The Affordable Care Act, deemed constitutional by the Supreme Court last week, certainly has sparked an ongoing debate that does not show any signs of subsiding. Many Americans are wondering what the health care law will mean for them and how it is likely to impact their finances.
A Forbes column this week outlines three important ways the law will directly impact older Americans—in a good way. The benefits to seniors are often overlooked, the column writes.
Maybe people who oppose the Supreme Court decision don’t want to look as if they are against elders so they avoid discussing a number of the real benefits to seniors that are part of the bill.
Who am I talking about that will benefit? It could be your own aging parents. The ACA requires many broad changes that will be directly and immediately helpful to our elders.

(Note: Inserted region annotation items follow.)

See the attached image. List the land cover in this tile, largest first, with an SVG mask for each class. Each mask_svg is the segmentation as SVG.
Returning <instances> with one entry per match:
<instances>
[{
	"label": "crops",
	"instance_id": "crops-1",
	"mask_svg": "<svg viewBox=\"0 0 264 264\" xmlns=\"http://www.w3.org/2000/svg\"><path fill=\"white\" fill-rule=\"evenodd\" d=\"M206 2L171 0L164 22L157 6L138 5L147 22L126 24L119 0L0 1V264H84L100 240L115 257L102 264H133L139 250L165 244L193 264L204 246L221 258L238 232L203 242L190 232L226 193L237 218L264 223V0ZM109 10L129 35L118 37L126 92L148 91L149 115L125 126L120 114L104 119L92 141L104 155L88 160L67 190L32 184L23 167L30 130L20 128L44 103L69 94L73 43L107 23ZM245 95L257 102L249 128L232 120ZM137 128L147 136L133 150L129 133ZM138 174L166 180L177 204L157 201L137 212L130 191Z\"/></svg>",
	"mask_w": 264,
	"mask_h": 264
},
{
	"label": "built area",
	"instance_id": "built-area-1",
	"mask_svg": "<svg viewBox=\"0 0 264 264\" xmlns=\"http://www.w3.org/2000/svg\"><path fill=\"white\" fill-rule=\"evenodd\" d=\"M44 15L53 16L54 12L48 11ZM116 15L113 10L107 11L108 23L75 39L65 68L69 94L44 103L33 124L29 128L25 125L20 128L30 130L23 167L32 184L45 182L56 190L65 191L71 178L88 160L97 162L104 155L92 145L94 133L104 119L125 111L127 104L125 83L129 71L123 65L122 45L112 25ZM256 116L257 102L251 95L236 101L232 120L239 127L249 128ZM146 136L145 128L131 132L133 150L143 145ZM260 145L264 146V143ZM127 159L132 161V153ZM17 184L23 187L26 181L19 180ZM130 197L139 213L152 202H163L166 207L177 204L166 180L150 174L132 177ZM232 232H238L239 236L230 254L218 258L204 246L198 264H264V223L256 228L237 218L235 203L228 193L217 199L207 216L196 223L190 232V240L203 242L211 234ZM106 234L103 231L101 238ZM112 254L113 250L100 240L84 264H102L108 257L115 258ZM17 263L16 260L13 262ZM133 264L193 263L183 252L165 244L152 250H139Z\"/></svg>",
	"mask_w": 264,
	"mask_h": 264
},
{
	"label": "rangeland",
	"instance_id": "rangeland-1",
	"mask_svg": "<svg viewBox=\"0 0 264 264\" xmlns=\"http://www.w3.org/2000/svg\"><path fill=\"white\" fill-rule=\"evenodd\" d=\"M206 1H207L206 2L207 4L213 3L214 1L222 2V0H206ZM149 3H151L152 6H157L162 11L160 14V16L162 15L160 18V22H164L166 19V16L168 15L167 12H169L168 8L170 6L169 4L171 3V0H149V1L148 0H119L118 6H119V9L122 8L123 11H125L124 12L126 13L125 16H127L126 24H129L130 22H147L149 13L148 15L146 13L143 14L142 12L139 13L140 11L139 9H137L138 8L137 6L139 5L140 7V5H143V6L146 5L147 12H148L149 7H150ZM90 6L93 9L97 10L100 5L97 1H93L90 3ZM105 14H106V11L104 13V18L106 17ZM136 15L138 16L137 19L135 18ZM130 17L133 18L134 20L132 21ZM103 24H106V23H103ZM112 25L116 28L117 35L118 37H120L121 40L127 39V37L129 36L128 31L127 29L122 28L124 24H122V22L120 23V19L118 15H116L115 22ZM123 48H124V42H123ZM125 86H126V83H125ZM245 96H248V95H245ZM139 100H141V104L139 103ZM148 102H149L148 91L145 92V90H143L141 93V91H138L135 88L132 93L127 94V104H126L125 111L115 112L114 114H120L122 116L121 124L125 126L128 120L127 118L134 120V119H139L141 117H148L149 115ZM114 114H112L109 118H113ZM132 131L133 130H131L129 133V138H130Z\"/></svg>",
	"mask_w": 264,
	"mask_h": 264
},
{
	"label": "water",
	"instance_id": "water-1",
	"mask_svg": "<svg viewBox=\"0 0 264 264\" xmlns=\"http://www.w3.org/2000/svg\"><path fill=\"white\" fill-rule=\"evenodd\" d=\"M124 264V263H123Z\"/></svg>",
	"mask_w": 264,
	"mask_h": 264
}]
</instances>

Here are just three of the many things the National Senior Citizens’ Law Center reports about what is in the Affordable Care Act (ACA) and the effect on seniors. I add my own comments.
1. The Elder Justice Act
If we want to stop seeing so many horrifying stories of elder abuse, both physical and financial, we need a national coordination of effort to fight elder abuse. Now, it’s here, in the ACA. The Act will establish grants to create centers for developing forensic expertise to collect evidence relating to elder abuse, neglect or exploitation. It will enhance training of staff in nursing homes. It will strengthen the enforcement ability of Federal and State entities to prosecute elder abuse cases, among other things. This Act has a far reaching effect on combating elder abuse, a $2.9B a year problem in the U.S….
…The poorest and sickest in our society have been addressed in these parts of the ACA. Yet all the attention in every debate or report I see or hear about the ACA is on the individual mandate, the effect on insurance companies, the IRS, the tax question and penalties for not buying insurance, etc. How about our aging parents?? You notice that no one is debating the benefits to them.